■ **EXERCISE OBJECTIVE**:
Each line below with the string "pelicula" should be copied.

****************************************

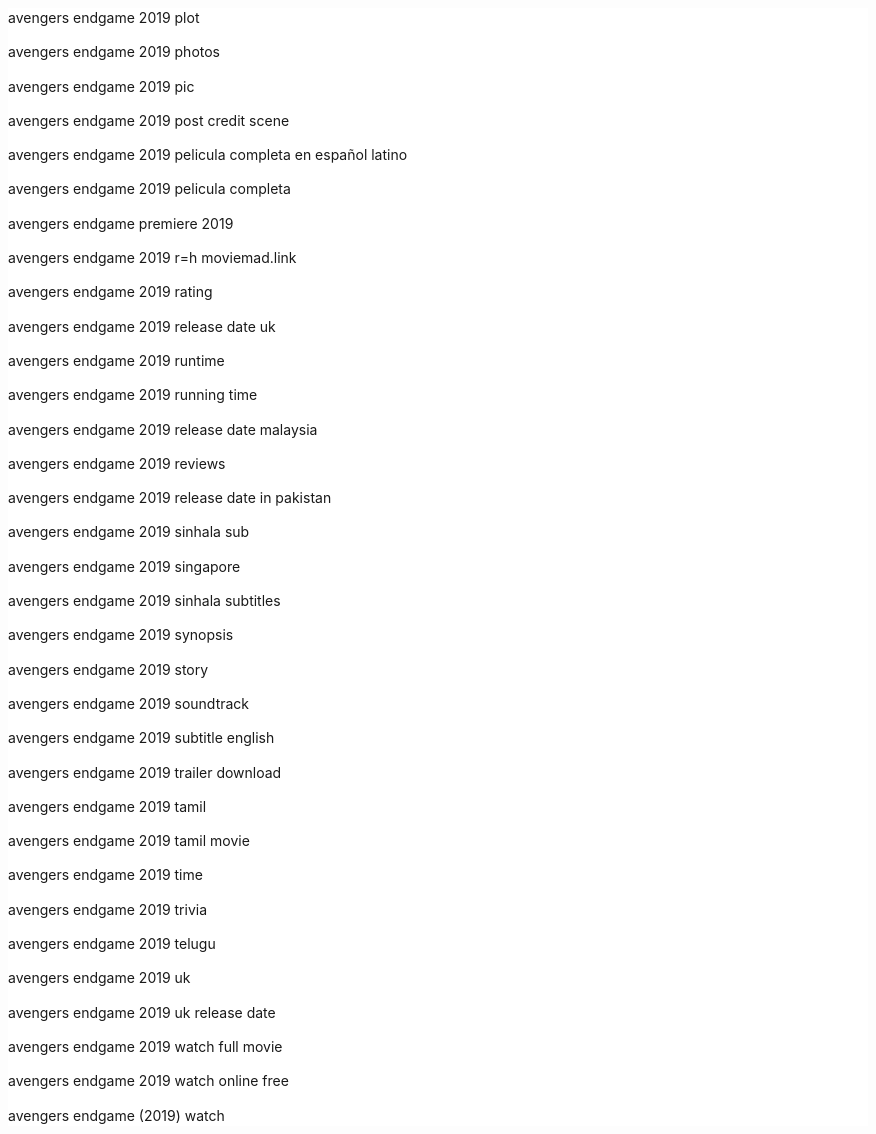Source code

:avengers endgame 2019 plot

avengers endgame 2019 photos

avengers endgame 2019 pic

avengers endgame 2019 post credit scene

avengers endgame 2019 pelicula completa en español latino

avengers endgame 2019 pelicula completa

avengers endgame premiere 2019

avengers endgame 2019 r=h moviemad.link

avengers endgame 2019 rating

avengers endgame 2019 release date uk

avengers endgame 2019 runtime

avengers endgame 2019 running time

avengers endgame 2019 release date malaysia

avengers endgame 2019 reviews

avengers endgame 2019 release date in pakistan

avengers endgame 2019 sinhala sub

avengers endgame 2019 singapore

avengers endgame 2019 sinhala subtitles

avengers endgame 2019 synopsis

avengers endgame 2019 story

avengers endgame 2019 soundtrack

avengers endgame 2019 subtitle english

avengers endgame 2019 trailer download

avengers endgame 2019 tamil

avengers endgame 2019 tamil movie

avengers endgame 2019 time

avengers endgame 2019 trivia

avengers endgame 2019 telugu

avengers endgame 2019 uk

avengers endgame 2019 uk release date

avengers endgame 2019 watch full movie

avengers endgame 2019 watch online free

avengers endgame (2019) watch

****************************************

■ **RESULT FOR THIS TASK**:
avengers endgame 2019 pelicula completa en español latino
avengers endgame 2019 pelicula completa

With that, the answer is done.